- DVD cover
- German: Knockout – Ein Junges Mädchen, ein Junger Mann
- Directed by: Carl Lamac Hans H. Zerlett
- Written by: Hans H. Zerlett
- Produced by: Artur Hohenberg; Carl Lamac; Anny Ondra;
- Starring: Anny Ondra; Max Schmeling; Hans Schönrath;
- Cinematography: Otto Heller; Gustl A. Weiss; Ludwig Zahn;
- Edited by: Ella Ensink
- Music by: Leo Leux
- Production companies: Ondra-Lamac-Film Bavaria Film
- Distributed by: Bavaria Film
- Release date: 1 March 1935;
- Running time: 83 minutes
- Country: Germany
- Language: German

= Knockout (1935 film) =

1935 film

Knockout (Knockout – Ein Junges Mädchen, ein Junger Mann) is a 1935 German sports film directed by Carl Lamac and Hans H. Zerlett and starring Anny Ondra, Max Schmeling, and Hans Schönrath.

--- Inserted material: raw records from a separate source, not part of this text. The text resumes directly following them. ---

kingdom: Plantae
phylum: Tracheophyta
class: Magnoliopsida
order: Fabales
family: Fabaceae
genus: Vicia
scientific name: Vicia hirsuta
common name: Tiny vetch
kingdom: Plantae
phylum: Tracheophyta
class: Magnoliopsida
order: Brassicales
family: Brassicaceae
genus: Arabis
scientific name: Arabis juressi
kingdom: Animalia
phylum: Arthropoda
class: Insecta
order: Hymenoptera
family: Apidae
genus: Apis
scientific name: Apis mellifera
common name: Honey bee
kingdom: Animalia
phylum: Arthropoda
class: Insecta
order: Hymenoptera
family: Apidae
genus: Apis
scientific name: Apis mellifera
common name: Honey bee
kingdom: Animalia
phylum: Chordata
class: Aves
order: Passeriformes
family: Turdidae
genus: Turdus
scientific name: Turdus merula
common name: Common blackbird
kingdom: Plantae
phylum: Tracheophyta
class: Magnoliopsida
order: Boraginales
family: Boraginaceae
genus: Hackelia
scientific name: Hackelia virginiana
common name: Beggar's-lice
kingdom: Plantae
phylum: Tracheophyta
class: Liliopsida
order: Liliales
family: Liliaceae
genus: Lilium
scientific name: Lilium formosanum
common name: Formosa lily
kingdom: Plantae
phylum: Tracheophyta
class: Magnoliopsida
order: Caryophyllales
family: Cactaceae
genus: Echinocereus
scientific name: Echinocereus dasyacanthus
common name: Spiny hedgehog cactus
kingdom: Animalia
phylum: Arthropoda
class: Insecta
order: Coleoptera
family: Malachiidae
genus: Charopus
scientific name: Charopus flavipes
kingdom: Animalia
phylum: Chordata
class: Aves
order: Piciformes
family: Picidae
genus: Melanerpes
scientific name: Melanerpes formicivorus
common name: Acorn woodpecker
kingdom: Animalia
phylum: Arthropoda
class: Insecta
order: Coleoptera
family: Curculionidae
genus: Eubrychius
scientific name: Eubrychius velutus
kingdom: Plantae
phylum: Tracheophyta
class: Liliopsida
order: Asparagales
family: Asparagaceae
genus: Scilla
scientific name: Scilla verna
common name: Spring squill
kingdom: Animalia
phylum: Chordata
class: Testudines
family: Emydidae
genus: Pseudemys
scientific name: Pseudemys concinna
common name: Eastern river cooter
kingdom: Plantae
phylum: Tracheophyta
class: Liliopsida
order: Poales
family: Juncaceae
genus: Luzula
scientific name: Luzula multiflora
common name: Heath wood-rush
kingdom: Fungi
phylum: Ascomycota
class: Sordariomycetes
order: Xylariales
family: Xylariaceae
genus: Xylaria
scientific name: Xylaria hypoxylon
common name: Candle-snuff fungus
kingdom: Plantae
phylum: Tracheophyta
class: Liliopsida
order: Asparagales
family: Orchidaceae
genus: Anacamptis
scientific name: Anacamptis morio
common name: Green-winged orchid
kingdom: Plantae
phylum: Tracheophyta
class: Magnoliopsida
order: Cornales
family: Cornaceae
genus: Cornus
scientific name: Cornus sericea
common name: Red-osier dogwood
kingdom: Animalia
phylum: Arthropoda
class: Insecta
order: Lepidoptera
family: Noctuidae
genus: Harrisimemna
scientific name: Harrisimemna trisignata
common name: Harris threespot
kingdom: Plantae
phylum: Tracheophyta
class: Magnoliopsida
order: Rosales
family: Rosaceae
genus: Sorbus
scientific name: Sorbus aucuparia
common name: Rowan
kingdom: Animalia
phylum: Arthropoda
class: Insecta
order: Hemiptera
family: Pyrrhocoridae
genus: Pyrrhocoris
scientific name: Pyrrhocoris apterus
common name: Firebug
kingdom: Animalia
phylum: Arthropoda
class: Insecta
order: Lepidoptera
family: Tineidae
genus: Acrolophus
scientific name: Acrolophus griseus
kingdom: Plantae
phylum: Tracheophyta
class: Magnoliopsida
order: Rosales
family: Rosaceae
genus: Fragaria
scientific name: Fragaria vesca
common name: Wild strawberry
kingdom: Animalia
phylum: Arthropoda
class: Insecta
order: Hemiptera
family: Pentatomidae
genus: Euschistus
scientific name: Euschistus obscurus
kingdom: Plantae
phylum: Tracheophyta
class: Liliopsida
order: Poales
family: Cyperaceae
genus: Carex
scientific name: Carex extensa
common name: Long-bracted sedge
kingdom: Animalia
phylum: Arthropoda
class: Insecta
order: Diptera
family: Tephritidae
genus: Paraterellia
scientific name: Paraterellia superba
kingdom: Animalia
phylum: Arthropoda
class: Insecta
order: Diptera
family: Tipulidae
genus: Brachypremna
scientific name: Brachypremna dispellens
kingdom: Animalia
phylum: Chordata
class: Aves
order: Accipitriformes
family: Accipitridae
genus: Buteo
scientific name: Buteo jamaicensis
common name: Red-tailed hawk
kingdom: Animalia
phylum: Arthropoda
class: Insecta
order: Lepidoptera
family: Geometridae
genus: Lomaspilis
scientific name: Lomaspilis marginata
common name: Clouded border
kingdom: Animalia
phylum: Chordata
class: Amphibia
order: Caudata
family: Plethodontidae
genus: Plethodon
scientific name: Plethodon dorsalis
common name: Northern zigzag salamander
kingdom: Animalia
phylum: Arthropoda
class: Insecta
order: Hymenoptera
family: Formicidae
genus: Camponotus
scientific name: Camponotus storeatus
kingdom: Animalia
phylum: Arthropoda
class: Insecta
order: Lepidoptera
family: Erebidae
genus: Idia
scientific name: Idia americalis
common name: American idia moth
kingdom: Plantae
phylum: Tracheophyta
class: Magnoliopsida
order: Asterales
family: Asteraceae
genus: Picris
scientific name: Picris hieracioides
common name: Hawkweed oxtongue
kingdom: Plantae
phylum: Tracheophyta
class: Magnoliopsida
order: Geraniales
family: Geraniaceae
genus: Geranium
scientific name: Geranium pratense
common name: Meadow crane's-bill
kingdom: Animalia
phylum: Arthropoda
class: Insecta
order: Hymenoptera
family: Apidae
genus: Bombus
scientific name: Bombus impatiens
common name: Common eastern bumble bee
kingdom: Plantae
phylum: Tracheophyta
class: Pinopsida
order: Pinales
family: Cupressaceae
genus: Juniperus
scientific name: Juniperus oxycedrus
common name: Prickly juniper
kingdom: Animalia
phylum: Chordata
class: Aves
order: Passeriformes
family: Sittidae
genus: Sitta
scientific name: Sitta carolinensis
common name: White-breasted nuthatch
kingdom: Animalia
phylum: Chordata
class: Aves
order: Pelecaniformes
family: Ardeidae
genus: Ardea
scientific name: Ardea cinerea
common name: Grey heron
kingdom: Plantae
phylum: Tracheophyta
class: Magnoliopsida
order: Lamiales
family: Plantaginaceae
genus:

Schmeling was a leading international boxer, and the film was an attempt to capitalize on his fame. Schmeling and Ondra, who plays the romantic love interest, were married in real life. The film was shot at the Bavaria Studios in Munich. Its sets were designed by the art directors Wilhelm Depenau and Erich Zander.

==Plot==
After impressing a boxing trainer during a brawl over a woman, a young man is recruited and trained to be a boxer. He goes on to fight and defeat the British champion.